Prompt —
Look below for the line with "ge of basic sciences" and the line with "actually load such a"; repeat exactly those two lines and all lines between them, but no pictures.

Study material —
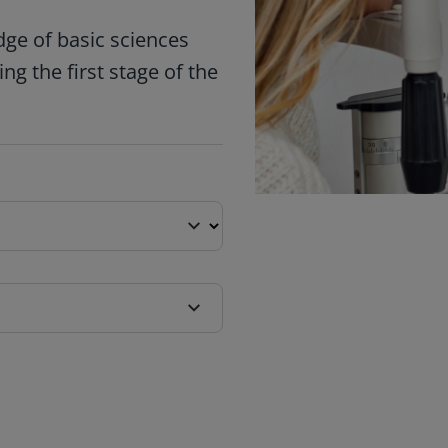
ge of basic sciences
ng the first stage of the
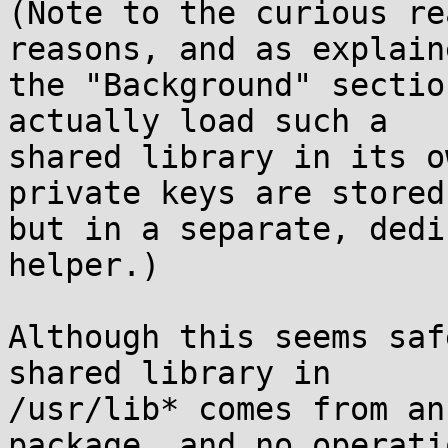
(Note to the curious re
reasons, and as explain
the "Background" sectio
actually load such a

==

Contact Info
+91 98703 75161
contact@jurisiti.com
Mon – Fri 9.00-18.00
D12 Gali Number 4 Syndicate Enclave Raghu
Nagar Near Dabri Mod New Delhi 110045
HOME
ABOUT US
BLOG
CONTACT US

Exercise result —
ge of basic sciences
ng the first stage of the
(Note to the curious re
reasons, and as explain
the "Background" sectio
actually load such a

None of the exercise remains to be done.